____ Selected text

Energy efficient heat pumps using the natural refrigerant propane (R290) are available for all heat sources. If heat pumps are operated with halogen-free refrigerants, they are especially environmentally friendly because the global warming potentials of these refrigerants are very low and no persistent degradation products are formed from the emitted refrigerants.

Blue Angel for heat pumps

The Blue Angel, the German government's eco-label, has new award criteria for heat pumps since July 2023. Interested companies can now have heat pumps that meet the criteria certified by RAL gGmbH.

The Blue Angel for heat pumps (UZ 230) can be used to label appliances that use natural (halogen-free) refrigerants and are characterized - beyond the legal requirements - by additional environmentally friendly properties. The requirements include stricter minimum energy efficiency values for the operation of heat pumps than those prescribed by the Ecodesign Regulation, so that greenhouse gas emissions are further reduced. In addition, the formation of long-lived degradation products of refrigerants is avoided and, also exceeding the limits of the Ecodesign Regulation, noise emissions are limited. The details can be found in this background study and the award criteria.

Heat pump subsidies

Heat pumps derive heat from the thermal energy that is stored in ambient air, underground or in groundwater.

Heat pumps are eligible for funding through the Federal Incentive for Efficient Buildings (BEG) if they achieve minimum energy efficiency values and are equipped with an energy consumption and efficiency display. The installation of heat pumps with natural refrigerants is recommended. A bonus of 5 percentage points is granted for such heat pumps. From 2028 onwards, only heat pumps with natural refrigerants will be subsidized.

________
____ Information supplied

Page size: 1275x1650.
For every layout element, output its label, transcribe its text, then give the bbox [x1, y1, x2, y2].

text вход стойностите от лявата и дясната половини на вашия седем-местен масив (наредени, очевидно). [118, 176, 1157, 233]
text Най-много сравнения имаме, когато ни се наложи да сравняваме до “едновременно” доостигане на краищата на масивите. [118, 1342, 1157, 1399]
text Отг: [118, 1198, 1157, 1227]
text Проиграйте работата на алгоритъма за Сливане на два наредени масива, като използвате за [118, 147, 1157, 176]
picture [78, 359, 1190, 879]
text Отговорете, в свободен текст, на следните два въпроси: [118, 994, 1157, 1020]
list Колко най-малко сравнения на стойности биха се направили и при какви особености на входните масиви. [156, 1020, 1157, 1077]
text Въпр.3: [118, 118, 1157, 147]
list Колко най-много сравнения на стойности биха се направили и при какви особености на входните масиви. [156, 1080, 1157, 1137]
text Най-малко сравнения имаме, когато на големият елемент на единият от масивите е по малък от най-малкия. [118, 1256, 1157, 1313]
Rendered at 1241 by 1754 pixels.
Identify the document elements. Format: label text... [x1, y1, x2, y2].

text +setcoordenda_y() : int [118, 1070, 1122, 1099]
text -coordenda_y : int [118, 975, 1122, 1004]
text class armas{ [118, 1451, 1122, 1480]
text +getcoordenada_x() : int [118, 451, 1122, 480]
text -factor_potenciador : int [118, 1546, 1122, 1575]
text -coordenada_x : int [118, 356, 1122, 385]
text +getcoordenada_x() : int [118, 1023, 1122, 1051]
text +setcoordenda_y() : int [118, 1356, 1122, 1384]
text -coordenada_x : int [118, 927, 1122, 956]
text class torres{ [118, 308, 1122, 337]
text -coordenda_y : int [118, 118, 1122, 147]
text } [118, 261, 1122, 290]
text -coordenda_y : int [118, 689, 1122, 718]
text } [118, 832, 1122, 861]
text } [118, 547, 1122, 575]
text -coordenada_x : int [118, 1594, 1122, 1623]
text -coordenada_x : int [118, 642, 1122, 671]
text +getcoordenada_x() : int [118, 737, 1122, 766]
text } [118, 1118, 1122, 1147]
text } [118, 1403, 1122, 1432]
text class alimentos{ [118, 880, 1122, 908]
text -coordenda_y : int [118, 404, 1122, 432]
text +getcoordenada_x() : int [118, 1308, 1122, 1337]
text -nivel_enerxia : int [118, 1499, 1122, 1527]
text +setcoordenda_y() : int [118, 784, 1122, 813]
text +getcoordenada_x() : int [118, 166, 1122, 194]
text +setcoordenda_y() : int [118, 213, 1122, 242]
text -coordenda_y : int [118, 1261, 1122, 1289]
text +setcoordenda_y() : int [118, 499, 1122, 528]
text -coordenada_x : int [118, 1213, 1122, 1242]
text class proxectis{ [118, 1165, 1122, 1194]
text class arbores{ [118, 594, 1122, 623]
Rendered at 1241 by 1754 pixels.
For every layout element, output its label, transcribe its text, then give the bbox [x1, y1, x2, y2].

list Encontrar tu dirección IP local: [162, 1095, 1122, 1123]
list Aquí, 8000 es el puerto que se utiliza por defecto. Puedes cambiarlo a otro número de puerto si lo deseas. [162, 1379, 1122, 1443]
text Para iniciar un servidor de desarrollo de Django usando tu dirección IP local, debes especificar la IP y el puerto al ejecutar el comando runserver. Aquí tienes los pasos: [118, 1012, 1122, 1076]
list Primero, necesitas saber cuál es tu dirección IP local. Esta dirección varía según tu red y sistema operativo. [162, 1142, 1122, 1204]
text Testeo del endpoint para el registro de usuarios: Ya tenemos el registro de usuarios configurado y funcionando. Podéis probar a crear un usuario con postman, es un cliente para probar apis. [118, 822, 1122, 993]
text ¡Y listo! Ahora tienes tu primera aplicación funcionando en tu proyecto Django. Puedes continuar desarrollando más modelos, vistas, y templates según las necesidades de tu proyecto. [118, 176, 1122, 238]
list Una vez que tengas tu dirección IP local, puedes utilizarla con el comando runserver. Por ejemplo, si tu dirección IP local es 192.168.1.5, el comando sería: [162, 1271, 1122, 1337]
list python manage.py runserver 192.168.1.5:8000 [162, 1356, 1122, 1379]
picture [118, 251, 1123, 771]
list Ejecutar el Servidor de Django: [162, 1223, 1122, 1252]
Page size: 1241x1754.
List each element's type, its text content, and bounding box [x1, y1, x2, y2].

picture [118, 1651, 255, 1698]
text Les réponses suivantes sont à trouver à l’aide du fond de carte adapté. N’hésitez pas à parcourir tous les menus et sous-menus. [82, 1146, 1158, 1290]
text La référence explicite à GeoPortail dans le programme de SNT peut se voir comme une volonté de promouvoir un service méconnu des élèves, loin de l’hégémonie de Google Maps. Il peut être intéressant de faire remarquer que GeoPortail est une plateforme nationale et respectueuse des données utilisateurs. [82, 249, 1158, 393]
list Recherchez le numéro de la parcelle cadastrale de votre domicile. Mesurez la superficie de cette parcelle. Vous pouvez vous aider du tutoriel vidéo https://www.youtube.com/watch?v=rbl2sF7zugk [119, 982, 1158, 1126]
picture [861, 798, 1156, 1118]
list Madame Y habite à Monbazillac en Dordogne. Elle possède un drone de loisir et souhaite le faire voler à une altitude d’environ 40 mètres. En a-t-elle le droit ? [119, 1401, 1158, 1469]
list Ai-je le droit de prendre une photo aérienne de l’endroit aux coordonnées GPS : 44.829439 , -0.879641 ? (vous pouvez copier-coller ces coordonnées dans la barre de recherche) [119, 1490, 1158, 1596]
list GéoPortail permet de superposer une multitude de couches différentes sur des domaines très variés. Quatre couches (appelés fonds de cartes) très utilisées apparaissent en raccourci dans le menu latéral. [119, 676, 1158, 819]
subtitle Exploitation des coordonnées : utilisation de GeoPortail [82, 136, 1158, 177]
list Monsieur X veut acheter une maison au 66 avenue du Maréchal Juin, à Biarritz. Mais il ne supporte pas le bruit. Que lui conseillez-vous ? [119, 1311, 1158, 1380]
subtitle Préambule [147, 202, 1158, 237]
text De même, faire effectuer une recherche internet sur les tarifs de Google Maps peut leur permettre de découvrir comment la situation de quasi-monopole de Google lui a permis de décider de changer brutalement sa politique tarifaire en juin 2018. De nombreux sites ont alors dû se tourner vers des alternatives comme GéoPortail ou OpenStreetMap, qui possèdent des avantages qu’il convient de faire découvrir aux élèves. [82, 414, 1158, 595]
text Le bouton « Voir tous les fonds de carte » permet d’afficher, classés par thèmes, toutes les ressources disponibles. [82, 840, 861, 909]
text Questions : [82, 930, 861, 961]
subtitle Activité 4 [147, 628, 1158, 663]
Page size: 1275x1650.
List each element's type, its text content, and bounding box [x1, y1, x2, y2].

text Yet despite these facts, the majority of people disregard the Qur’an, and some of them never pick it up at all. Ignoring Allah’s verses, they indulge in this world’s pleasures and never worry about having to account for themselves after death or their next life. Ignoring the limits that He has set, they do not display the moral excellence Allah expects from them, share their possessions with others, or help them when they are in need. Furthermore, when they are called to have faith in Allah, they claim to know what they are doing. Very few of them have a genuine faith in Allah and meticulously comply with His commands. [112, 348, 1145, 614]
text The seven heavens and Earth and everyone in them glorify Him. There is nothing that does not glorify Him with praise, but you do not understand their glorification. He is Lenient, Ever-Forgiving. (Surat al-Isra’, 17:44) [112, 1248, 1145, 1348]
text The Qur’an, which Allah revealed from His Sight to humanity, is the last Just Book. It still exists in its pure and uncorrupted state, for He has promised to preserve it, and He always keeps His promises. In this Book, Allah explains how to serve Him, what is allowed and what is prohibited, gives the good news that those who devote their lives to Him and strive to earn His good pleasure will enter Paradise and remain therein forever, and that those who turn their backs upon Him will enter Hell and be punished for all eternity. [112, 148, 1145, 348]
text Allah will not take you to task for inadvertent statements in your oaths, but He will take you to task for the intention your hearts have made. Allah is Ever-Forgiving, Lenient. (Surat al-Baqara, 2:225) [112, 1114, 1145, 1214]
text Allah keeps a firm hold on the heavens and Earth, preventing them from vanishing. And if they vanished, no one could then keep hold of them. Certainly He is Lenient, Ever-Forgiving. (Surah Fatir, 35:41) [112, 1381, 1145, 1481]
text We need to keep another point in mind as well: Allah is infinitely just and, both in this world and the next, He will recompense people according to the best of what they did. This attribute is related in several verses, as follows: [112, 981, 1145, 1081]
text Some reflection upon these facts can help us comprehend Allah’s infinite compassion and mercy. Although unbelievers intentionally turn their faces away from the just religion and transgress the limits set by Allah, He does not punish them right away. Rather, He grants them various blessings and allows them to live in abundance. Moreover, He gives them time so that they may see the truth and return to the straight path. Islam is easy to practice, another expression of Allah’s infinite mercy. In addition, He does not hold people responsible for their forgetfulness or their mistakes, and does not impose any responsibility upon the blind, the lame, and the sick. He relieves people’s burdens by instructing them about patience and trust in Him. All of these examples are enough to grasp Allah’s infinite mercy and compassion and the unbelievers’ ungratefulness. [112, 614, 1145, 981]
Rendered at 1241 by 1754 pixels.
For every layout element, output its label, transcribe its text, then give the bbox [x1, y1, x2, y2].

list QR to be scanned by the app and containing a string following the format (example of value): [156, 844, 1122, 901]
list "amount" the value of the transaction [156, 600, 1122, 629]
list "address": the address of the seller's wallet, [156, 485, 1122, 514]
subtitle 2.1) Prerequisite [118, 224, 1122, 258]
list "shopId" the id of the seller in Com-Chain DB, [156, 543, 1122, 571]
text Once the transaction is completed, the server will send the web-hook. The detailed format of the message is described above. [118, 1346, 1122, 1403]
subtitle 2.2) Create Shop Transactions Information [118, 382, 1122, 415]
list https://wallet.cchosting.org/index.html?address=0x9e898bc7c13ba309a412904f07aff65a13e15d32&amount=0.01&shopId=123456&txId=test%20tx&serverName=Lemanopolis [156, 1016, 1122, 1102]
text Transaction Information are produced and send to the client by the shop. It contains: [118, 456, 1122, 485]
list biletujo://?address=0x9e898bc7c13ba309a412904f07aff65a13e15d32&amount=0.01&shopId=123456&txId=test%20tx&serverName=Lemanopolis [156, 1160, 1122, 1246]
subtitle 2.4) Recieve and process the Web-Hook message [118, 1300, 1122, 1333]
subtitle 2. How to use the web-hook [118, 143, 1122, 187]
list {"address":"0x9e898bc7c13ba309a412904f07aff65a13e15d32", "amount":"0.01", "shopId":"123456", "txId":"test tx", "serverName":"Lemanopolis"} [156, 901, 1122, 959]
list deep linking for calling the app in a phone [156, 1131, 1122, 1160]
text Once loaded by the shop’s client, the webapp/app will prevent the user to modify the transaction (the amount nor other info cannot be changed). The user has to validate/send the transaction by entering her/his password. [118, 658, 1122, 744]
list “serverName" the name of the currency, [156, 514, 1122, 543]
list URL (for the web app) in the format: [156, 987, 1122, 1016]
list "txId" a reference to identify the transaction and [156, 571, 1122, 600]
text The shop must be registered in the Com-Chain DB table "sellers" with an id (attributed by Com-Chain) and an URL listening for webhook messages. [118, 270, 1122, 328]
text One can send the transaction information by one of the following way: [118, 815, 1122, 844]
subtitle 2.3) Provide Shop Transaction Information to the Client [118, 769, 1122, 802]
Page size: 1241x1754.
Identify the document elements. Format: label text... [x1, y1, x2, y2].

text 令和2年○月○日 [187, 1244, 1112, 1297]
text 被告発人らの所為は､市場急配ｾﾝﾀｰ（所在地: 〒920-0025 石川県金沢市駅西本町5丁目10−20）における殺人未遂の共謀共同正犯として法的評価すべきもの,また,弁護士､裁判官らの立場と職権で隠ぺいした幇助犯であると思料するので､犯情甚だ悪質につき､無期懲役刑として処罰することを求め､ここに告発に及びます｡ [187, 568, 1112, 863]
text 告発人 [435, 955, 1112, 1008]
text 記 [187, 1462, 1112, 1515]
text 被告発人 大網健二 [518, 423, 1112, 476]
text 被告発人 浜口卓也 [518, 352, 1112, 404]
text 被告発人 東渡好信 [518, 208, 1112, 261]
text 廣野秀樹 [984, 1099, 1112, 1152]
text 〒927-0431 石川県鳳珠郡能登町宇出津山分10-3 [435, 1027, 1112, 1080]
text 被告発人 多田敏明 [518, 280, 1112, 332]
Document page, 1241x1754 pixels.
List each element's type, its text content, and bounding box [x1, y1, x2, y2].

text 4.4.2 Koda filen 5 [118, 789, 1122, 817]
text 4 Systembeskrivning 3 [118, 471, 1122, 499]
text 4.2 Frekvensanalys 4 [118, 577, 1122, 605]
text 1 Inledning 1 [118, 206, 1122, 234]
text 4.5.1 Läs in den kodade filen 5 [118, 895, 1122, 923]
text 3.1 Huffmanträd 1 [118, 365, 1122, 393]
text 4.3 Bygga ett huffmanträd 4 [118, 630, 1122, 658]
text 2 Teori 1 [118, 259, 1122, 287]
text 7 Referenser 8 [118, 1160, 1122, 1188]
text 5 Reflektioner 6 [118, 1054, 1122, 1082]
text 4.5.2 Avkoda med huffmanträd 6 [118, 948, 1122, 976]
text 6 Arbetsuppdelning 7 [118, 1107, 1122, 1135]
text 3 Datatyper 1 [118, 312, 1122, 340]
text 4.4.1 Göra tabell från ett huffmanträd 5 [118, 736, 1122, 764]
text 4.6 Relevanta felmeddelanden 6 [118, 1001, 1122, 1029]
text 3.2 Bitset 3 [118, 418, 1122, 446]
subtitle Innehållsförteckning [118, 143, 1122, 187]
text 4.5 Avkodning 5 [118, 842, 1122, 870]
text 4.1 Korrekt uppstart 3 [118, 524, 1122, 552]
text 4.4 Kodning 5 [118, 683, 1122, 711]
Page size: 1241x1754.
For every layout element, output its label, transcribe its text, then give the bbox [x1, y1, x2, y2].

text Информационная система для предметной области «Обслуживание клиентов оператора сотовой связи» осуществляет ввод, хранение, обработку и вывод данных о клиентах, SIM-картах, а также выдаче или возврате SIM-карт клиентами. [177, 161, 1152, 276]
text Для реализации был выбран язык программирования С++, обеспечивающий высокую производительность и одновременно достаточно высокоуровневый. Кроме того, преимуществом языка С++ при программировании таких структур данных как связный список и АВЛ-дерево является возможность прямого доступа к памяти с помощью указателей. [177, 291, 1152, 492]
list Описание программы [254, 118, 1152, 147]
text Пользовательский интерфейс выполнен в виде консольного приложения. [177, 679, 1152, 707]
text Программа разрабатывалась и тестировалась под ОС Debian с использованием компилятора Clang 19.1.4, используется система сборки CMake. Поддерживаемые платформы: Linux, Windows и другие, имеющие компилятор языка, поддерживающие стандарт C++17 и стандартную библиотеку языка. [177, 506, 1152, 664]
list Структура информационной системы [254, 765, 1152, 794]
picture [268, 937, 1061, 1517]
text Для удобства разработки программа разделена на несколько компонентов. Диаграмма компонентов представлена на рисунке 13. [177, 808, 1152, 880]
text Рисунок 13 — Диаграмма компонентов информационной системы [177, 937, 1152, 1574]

________

--- Directions ---
1. According to the text on heat pumps, what bonus does the Federal Incentive for Efficient Buildings grant for heat pumps with natural refrigerants?
2. Write a continuation of the text on heat pumps, picking up right after its last sentence.
The rows come from a separate source and are unrelated to the text on heat pumps.

--- The results ---
1. A bonus of 5 percentage points.

2.
Further details on the BEG including the list of eligible heat pumps can be found on the BAFA (Federal Office of Economics and Export Control) and KfW websites.

Industrial and large heat pumps

Industrial heat pumps work on the same principle as heat pumps that heat individual buildings. There is no precisely defined distinction for this. The distinction is often made on the basis of the significantly higher output ranges of industrial heat pumps. Large heat pumps are also used in heat networks. Moreover, in addition to the classic environmental media of earth, water and air, these also use other heat sources such as process heat, waste heat from building air conditioning or waste water. Depending on the task and dimensions, industrial heat pumps almost always have to be individually planned and installed accordingly. However, there are also "standard industrial heat pumps" with defined performance values and temperatures.

Many large heat pumps already use non-halogenated refrigerants. For example, carbon dioxide (R744), propane (R290), ammonia (R717), and ammonia/dimethyl ether (R723) are all used. In the medium to large capacity range, heat pumps using ammonia as a refrigerant are often in use. In contrast, both non-halogenated refrigerants and fluorinated greenhouse gases are represented in the medium to small capacity range.